Долгое время поле не вызывало у меня ничего, кроме отторжения. Я находился в замешательстве и чувствовал отвращение к тому, с чем работал. Почему такое вообще возможно? Почему люди так обращаются с мертвыми? Почему вообще все так?
Я помню, как однажды в офис к Илье пришли потенциальные клиенты. Они сразу задали вопрос: «А сколько стоит выкопать яму?» Вначале я даже не понял, о чем идет речь и почему за ямой пришли именно сюда. Далее из разговора стало ясно, что под ямой подразумевается место захоронения, могила. Это был один из первых эмоциональных шоков для меня: я не понимал, как место захоронения близкого человека можно называть ямой. В другой раз я услышал, как диспетчер ритуальной службы говорит об умершем человеке и использует слова «труп», «мертвяк» ит.д. Я не понимал, почему так говорят о мертвых людях. Еще в одной ситуации я наблюдал, как работники похоронной компании со злости бьют ногами мертвое тело грузного мужчины, обижаясь на него за то, что тот страдал от избыточного веса, а им теперь приходится таскать его с места на место.

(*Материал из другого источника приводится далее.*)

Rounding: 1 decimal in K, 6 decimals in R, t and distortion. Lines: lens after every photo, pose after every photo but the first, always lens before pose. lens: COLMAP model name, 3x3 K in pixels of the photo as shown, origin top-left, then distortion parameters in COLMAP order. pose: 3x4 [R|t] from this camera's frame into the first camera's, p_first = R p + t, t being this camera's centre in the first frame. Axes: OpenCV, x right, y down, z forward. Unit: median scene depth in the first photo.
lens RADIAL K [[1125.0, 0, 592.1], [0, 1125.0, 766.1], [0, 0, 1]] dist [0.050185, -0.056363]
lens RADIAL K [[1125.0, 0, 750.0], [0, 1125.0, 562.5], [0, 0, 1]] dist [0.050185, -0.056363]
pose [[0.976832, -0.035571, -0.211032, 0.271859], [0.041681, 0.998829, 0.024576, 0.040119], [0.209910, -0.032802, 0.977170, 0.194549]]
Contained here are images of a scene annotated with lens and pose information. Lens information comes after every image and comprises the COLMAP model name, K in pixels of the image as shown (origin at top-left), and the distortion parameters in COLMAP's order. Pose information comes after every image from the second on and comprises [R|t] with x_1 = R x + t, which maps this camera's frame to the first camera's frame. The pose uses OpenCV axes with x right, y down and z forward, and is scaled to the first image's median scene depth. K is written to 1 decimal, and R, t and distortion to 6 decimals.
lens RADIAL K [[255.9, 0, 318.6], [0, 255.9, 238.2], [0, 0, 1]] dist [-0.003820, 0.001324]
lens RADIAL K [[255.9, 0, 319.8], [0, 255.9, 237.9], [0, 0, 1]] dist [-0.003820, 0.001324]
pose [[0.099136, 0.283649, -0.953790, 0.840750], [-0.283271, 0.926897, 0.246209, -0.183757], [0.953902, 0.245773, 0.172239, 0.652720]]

Как эти люди могут говорить о смерти иначе? Могут ли они думать о смерти по-другому, если каждый день находятся в условиях выживания? Видимо, они заботятся о своих мертвых, но делают это по-своему, не беря во внимание такие тонкости, как различение слов «могила» и «яма». И о каком уважении к мертвому телу может идти речь, если нет никакого уважения к телу живому.
С этого момента я старался понять, почему это сложное переплетение действий и смыслов собралось в такой форме, старался не осуждать моих информантов, но разобраться, что сделало их такими и что они сами об этом думают.
Я стремился взглянуть на вещи глазами моих информантов. Например, почему вот эта вещь находится в таком состоянии? Что происходит именно сейчас и какое это имеет значение? Эти мучительные попытки привели меня в итоге к переходу от социологизации полученных данных к их антропологизации. Я перестану объяснять состояние похоронного дела и его инфраструктуры как властных или экономических отношений и начну видеть за всем этим символы, значения, ритуалы и обряды.